With supply curves pushed up and left, cyclical changes in demand move prices more sharply in shorter periods of time, but at different points and with lags that relate to substitution, demand destruction, cost push, and other outcomes. Just think: prior to Autumn 2021, most had never heard of TTF natural gas in Europe. Suddenly it rallied hard, taking seaborne thermal coal prices with it. Henry Hub rallied to $6, but quickly fell back below $4 with the warmest December in 60 years and the impossibility of the US “stocking out” that winter. Russia’s invasion of Ukraine sent Brent to nearly $140 in early March, and the LME nickel contract exploded on the Chinese billionaire short squeeze around the same time.
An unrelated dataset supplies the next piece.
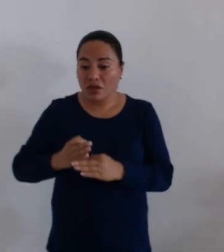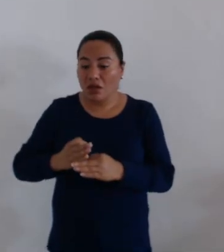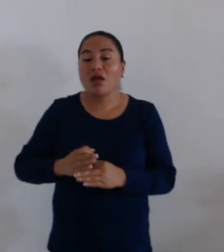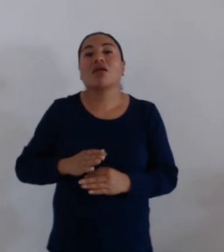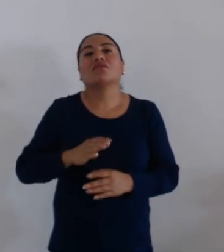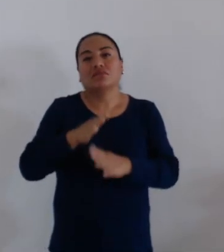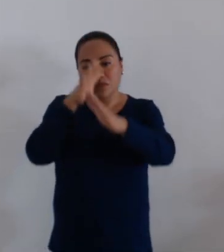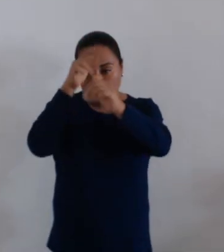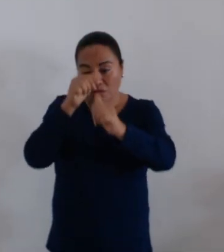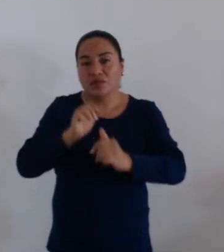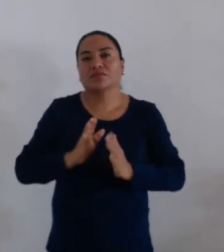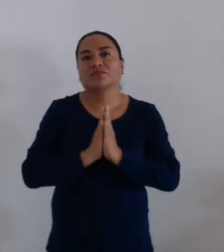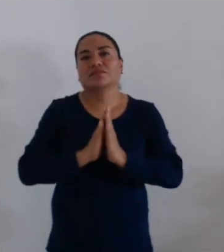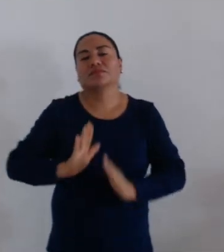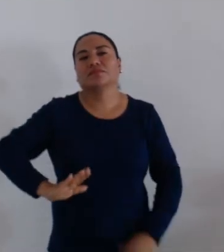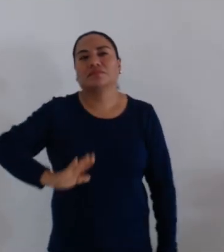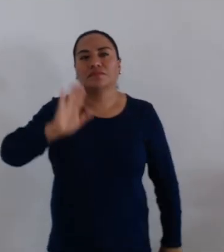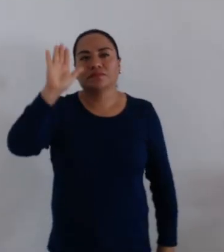sírvanse levantar la mano.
Corn rallied to a peak above $8 in late April, and Henry Hub began a huge move to nearly $10 in June.
Many like to compare the current environment to the 1960s-70s, and they are more right than they realize, as back then commodities also ripped at different times (sourced from charts in Stanley Kroll’s The Professional Commodity Trader):
The wheat Mar’73 contract rallied from $1.50 to $2.70 from July to December 1972 (during which time copper actually declined).
The copper May’73 contract then rallied from 50c in December 1972 to 72c in April 1973. Silver then took over as the Mar’74 contract rallied from $2.20 in April 1973 to $3.45 in January 1974. As this move was finishing, gold ran from $90 in November 1973 to $195 in December 1974.
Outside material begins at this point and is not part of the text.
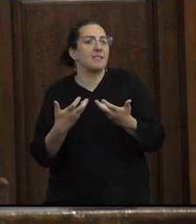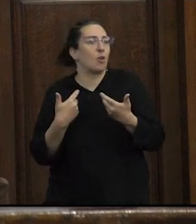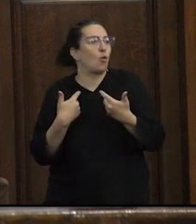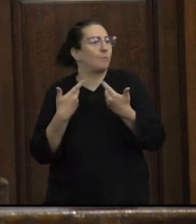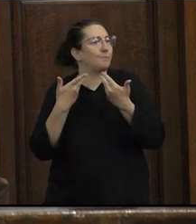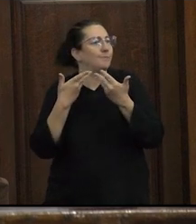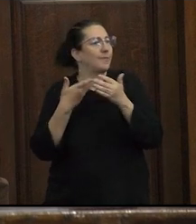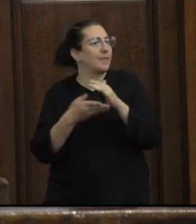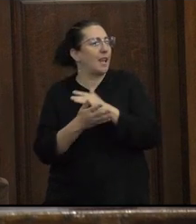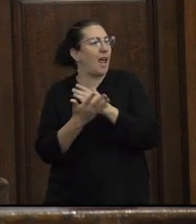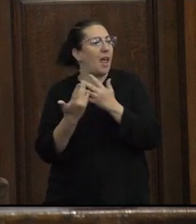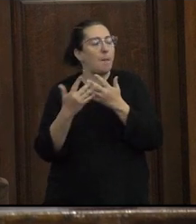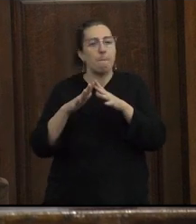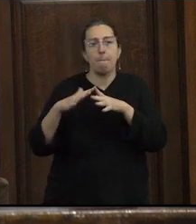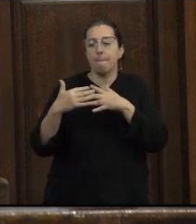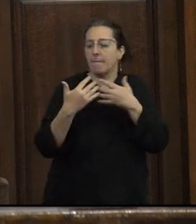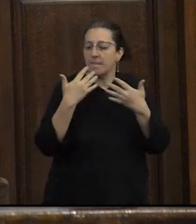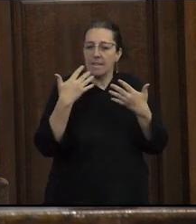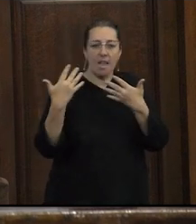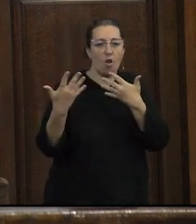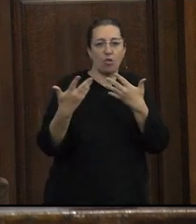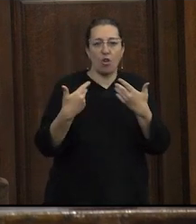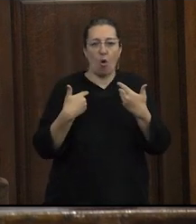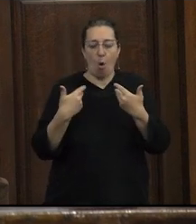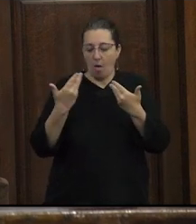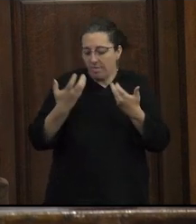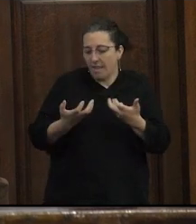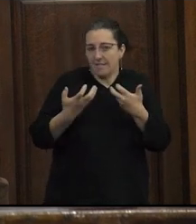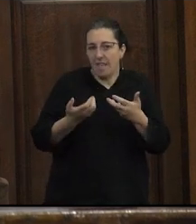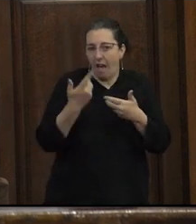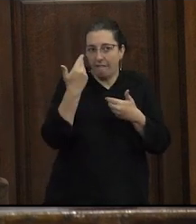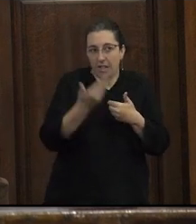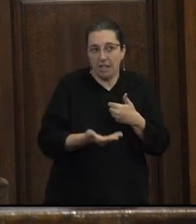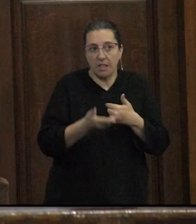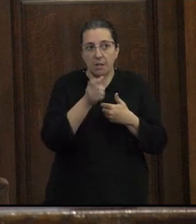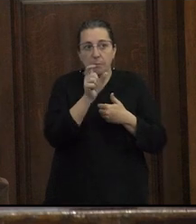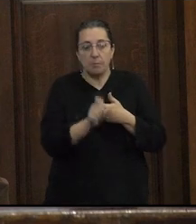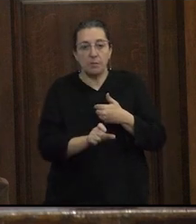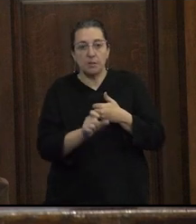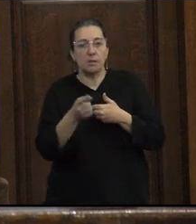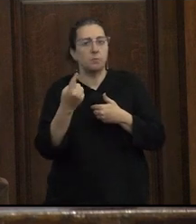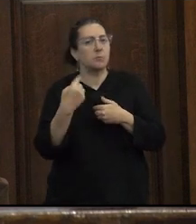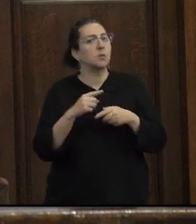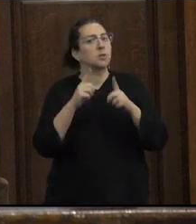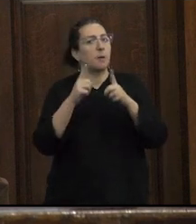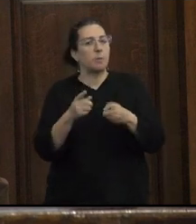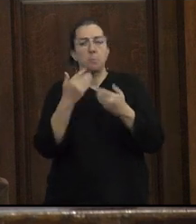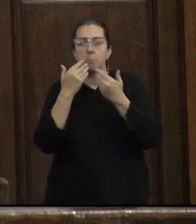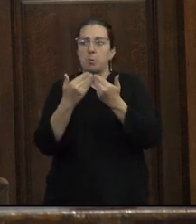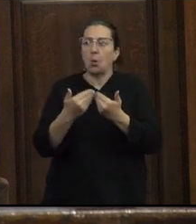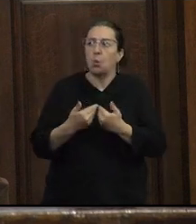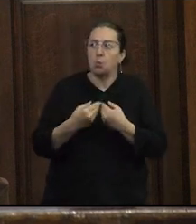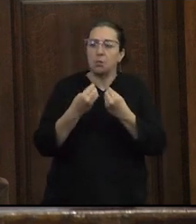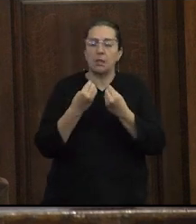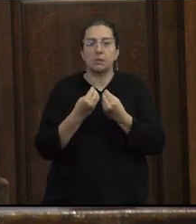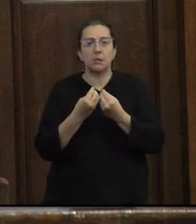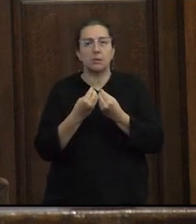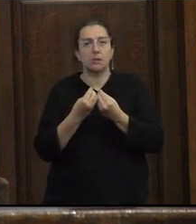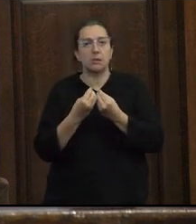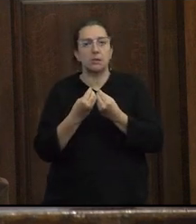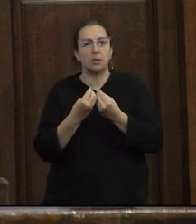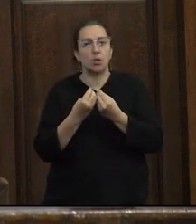entrar en el mercado erótico volviéndose deseables atractivos pero también nos abre preguntas acerca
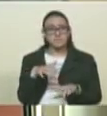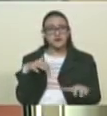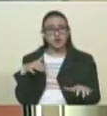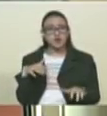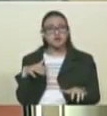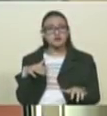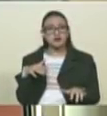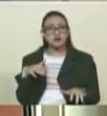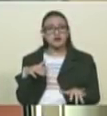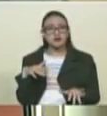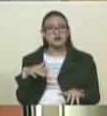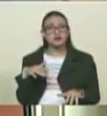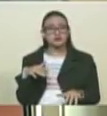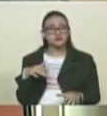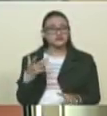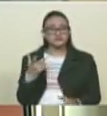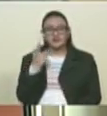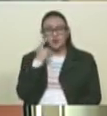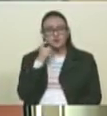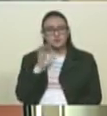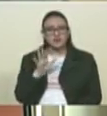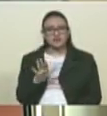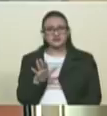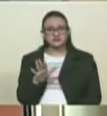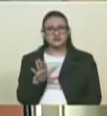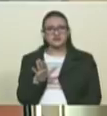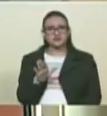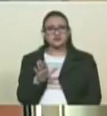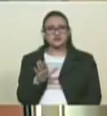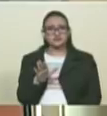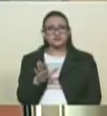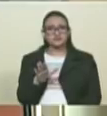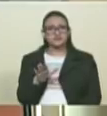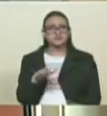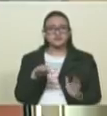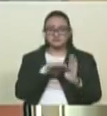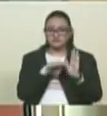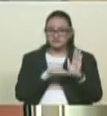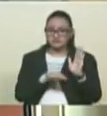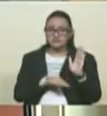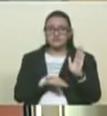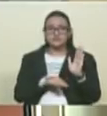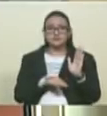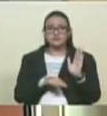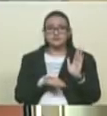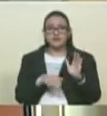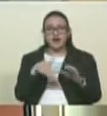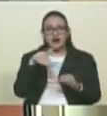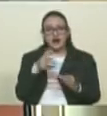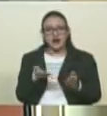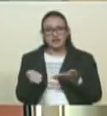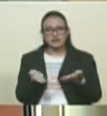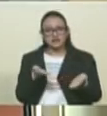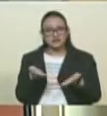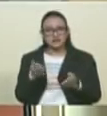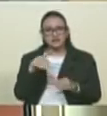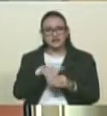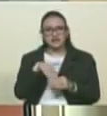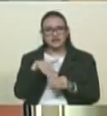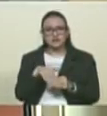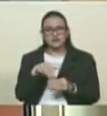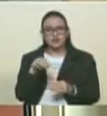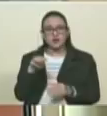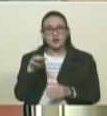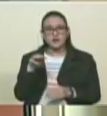Venezuela, que tienen la pésima costumbre de tomar partido por uno u otro candidato, generalmente candidato de la llamada mesa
The soybean July’73 contract ran from $5.10 in March 1973 to $12.80 in June. A month later, the wheat May’74 contract began rallying from a $2.50 low in July to $5.15 by September 1973.
To be sure, the entire commodities complex does have “common ground,” and there are clearly times when it seems like everything is out of favor (like right now, except for maybe uranium and cocoa). But if we really are right back in the 1960s-70s, I believe the key to success is positioning in those commodities that nobody has cared about for a while and are seemingly invisible, and being prepared to surf from one Rolling Crackup into the next invisible commodity, particularly when there is a loose underlying connection.
As a parting example, Henry Hub has traded in the $2’s for nearly a year, and until recently was given up for dead on seemingly endless 100+ Bcfpd supply, with no tightness expected before 2025 LNG capacity comes on, a 5yr+ high inventory, and seemingly zero stock-out risk even with a cold and extended winter (which itself is a non-consensus outlook). Even many bulls don’t see a scenario of end-of-season inventory approaching 5yr lows — impossible. But this commodity lives in the tails, and is showing early signs of a possible crackup. Were something to happen here, there is a loose line-of-sight from a rallying gas price to rising ammonia and nitrogen-intensive fertilizer pricing which could affect US spring planting decisions. Add in a potentially late Brazilian second corn harvest, and the enormous speculative net short position in corn futures (with a near-historic commercial net long) holds interesting unwind potential as we approach 2H24. One thing rolls into the next, but things move at different times. Perhaps a surprise 1H24 gas rally sets off a 2Q-3Q thermal coal rally as well?
As always, none of the above is meant as financial advice (please note my disclaimer link at the bottom), but rather as an illustration of my Rolling Crackups framework. This has helped me think about positioning opportunities since Covid…who knows if it continues to hold, but maybe it helps your thinking as well.
Kindly yours,
-Paulo aka Cloudbear
Couldn’t agree more Paulo, great stuff
It seems to me that you are paid well in dividends to sit in good US nat gas producers at low PE's at current prices and wait for a breakout to higher prices.